SHIC will continue its Global and Domestic Swine Disease Monitoring Report projects. The value of the Global Swine Disease Monitoring Report was evident during the beginning of the epidemic spread of African swine fever last year. Timely, accurate and credible information needs to be shared. The Domestic Swine Disease Monitoring Report takes advantage of the SHIC-funded standardized disease reporting from the major swine diagnostic labs. Looking at a coordinated disease reporting system will help ensure that an emerging disease will not go undetected. Quick detection is key to quick response.
Support for the Morrison Swine Health Monitoring Project will be ongoing in 2019 as well, with the goal of helping to make it stronger. The MSHMP helps provide the information and communication infrastructure for pork producers to be able to quickly respond to emerging diseases.

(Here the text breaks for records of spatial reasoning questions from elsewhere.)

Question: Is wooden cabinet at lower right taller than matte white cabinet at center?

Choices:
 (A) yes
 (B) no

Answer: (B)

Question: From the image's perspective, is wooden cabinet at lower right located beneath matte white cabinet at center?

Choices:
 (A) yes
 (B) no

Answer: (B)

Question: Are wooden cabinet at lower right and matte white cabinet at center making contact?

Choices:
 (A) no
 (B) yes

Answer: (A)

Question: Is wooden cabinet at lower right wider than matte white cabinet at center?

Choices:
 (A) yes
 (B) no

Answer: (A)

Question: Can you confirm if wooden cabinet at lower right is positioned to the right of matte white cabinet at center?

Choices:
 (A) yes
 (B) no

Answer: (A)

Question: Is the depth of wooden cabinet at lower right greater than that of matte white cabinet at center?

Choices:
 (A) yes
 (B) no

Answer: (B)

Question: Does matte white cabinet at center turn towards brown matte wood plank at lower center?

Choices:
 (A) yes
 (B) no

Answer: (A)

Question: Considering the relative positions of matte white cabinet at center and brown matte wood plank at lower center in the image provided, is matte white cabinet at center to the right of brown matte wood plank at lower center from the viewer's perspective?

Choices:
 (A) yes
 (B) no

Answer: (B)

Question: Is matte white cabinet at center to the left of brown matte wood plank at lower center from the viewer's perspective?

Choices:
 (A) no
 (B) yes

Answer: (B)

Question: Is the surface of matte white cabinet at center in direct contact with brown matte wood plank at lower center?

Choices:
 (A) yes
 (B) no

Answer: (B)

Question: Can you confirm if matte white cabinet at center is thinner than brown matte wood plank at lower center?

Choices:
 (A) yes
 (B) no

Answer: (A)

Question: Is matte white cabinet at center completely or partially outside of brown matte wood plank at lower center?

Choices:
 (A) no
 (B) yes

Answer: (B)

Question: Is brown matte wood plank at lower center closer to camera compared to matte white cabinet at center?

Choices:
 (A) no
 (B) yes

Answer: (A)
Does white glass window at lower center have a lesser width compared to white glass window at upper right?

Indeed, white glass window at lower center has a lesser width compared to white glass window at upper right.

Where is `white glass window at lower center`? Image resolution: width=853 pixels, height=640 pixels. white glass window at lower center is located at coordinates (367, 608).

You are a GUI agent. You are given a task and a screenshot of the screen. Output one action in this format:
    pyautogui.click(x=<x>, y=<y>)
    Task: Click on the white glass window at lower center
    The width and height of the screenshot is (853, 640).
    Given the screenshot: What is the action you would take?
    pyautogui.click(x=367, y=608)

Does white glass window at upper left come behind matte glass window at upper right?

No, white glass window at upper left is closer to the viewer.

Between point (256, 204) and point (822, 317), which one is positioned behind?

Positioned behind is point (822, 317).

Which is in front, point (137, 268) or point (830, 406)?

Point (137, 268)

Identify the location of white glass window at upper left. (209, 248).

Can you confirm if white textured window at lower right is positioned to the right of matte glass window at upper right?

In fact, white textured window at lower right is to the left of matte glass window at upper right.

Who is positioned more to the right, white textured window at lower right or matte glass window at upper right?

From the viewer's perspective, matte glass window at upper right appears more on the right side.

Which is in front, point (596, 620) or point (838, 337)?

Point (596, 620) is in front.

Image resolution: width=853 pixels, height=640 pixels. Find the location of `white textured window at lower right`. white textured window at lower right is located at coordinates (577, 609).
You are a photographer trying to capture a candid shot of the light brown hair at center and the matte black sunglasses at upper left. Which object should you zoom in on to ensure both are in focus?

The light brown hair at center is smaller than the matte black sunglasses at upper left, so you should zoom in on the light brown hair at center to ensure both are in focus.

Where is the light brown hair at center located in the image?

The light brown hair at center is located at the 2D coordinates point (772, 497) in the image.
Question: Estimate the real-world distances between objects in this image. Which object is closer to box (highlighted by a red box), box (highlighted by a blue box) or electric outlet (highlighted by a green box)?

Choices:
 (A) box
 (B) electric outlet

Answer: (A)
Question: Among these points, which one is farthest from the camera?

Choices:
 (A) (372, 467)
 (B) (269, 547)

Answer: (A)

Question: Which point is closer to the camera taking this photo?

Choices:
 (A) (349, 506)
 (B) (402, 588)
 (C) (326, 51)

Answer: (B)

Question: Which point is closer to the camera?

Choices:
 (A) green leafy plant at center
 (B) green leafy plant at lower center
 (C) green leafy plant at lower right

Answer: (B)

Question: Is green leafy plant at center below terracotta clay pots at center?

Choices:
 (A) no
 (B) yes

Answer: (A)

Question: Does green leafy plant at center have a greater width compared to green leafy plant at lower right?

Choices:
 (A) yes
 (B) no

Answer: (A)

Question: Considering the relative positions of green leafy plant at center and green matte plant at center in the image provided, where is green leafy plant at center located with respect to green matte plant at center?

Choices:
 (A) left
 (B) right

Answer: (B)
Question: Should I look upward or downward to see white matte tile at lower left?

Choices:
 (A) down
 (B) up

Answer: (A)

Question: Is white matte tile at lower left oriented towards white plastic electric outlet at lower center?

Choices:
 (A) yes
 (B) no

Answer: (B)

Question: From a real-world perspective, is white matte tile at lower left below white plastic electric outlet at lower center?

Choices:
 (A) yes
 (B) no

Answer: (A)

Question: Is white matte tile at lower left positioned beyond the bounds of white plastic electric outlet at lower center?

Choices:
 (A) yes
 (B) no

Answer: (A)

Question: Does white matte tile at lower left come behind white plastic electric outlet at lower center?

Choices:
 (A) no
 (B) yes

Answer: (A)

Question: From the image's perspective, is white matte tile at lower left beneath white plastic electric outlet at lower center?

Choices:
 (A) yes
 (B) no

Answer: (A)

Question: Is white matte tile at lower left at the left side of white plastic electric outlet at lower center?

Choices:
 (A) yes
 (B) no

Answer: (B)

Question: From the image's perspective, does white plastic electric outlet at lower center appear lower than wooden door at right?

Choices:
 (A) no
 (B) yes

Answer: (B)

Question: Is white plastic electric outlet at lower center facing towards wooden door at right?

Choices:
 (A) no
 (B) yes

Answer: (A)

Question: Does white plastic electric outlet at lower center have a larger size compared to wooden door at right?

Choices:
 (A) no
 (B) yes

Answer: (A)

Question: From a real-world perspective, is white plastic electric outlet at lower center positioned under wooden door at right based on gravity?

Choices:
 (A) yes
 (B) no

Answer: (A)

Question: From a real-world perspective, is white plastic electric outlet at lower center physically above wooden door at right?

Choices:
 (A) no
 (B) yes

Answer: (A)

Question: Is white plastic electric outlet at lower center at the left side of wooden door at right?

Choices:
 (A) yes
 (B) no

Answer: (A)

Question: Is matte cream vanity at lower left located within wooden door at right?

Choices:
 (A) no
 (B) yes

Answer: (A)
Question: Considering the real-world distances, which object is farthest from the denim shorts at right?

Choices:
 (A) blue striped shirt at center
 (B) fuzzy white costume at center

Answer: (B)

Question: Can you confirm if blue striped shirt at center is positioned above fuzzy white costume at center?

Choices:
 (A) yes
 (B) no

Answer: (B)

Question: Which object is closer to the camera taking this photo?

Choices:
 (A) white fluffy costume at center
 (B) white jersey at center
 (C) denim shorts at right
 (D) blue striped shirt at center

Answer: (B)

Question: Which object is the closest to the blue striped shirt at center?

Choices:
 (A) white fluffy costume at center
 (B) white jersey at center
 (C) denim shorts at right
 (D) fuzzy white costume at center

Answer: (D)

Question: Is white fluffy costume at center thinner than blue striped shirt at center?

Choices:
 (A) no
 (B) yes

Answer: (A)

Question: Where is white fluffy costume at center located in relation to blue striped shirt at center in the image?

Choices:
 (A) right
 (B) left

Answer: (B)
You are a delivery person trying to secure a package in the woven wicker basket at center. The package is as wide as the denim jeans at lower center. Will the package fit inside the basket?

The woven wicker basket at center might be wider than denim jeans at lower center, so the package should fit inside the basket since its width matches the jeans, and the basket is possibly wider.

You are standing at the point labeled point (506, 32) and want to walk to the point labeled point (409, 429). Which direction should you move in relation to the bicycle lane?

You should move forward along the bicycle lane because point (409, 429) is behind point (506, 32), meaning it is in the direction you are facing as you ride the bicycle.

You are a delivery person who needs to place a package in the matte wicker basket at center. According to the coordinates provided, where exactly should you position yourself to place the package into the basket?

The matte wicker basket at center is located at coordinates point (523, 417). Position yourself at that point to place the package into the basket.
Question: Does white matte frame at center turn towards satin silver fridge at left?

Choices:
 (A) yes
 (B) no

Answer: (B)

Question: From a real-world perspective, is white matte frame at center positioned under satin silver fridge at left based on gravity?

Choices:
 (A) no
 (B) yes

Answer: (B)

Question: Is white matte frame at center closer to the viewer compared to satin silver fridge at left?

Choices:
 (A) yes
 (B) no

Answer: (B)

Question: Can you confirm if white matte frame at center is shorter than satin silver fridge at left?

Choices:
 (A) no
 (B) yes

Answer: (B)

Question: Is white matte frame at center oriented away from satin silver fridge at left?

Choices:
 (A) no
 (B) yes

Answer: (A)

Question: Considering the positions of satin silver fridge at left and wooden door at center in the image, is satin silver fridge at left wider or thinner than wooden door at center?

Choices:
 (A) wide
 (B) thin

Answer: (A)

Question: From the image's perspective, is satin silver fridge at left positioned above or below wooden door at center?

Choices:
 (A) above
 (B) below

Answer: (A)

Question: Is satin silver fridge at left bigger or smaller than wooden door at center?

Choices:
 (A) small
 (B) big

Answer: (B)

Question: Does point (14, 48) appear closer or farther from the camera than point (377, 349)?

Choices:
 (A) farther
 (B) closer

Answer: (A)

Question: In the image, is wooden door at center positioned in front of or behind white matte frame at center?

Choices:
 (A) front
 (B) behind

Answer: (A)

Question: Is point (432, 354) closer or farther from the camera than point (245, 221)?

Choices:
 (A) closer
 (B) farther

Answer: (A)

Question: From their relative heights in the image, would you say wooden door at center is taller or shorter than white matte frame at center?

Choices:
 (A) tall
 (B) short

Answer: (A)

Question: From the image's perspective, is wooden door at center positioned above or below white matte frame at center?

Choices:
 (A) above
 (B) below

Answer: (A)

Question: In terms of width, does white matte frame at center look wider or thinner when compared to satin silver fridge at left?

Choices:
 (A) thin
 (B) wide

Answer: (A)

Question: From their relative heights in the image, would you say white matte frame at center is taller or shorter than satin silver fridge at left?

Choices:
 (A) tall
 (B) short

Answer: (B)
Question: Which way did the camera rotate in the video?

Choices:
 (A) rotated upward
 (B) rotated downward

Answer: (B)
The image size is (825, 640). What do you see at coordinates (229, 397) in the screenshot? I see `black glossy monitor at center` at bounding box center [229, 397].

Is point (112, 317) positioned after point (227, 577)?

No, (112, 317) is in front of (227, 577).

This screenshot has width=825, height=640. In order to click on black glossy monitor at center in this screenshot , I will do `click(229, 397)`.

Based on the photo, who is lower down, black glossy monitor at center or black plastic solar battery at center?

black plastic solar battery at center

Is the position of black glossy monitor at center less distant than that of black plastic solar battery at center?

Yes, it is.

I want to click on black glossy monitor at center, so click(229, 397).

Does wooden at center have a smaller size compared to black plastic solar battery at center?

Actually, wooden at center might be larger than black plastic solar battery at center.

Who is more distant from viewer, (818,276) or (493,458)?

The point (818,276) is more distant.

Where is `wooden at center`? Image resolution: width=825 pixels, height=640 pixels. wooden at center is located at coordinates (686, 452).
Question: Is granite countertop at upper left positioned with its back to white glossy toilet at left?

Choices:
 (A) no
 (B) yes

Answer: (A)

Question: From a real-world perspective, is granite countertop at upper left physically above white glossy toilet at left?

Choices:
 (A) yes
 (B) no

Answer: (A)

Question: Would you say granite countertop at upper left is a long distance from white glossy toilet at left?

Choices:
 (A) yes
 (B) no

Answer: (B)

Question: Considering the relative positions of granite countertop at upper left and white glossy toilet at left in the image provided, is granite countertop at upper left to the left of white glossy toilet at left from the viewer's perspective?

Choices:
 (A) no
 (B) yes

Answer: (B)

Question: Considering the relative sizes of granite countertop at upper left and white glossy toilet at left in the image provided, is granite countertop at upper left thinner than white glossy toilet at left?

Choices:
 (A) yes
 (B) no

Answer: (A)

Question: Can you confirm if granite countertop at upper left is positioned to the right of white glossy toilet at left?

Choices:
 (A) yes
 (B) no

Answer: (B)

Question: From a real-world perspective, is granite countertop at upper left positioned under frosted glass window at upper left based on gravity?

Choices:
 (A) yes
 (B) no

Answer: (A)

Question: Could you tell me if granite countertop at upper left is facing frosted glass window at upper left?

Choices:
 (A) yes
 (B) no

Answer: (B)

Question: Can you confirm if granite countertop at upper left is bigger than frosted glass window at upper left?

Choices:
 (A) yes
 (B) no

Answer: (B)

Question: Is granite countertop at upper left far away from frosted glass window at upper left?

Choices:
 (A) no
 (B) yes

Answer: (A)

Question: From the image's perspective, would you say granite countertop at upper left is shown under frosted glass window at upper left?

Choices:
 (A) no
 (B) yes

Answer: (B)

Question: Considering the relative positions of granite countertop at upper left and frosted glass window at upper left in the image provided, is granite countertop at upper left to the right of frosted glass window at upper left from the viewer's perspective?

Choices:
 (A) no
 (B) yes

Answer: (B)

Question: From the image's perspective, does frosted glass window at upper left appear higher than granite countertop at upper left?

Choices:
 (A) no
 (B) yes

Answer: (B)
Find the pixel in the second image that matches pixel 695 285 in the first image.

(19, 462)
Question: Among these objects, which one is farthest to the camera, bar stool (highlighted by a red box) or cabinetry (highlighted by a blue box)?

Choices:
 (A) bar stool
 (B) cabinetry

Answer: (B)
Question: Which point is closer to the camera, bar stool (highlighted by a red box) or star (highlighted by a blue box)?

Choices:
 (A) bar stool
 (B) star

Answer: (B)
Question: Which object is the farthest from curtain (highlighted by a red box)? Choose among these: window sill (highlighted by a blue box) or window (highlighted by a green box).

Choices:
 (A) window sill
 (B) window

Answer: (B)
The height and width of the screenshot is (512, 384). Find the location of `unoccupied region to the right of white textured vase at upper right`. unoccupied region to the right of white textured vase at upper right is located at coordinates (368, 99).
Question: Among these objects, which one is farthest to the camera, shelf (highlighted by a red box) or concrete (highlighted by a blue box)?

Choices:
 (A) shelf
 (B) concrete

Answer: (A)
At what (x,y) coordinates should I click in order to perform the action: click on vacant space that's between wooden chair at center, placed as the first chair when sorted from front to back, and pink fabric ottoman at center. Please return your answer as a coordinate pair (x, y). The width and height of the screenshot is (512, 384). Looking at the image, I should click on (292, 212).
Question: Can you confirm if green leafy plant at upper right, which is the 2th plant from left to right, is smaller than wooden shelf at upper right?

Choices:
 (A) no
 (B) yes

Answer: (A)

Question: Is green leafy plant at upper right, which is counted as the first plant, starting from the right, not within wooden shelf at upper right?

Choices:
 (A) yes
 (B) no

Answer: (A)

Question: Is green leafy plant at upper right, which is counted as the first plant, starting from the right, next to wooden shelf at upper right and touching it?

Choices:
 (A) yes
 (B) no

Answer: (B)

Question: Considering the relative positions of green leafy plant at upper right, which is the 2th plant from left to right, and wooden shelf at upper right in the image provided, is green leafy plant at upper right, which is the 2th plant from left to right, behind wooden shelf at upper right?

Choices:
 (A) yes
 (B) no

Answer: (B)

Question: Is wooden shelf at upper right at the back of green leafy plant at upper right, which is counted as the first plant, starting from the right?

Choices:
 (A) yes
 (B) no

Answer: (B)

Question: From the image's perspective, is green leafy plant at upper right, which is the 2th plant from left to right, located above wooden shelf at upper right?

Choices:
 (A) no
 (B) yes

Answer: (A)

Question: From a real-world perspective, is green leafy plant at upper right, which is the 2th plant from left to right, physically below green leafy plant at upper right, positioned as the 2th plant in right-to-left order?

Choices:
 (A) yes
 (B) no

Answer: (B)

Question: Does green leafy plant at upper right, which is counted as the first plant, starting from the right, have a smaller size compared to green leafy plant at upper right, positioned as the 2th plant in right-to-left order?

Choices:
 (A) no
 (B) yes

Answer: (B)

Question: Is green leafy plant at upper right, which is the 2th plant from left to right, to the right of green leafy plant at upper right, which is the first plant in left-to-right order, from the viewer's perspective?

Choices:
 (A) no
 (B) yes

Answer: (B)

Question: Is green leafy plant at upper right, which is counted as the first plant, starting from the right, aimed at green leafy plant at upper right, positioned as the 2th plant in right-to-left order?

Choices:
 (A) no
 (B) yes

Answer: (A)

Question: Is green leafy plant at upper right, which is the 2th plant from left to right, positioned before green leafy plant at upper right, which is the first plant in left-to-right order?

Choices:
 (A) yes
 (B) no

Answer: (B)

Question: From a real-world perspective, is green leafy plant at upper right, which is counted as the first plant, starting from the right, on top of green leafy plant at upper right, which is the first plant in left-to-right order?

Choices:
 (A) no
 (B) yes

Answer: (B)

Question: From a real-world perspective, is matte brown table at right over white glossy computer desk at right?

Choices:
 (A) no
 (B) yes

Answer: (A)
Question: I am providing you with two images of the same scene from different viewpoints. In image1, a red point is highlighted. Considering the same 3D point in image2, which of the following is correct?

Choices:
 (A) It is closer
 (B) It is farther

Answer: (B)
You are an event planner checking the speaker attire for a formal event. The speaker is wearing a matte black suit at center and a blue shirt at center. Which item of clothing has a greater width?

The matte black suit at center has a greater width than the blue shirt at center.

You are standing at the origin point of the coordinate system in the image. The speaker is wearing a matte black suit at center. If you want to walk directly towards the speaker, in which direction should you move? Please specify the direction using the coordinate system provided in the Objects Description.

“The mission of SHIC to protect and enhance the health of the U.S. swine herd is critical to the future of U.S. pork producers. Since inception, the clear goal has been to create and maintain a resource that is able to respond to the needs of our industry quickly and with adequate resources to make a difference. SHIC has contributed significantly to the health of the swine herd by supporting projects that are critical to our ability to prevent or respond to diseases such as reporting diseases circulating in other countries and threatening us, improving our emerging disease diagnostic capabilities, coordinating the major swine veterinary diagnostic labs and trying to close the windows of opportunity for another disease to enter the country,” says Turner. “As global threats continue, we need to quickly evolve or perish.”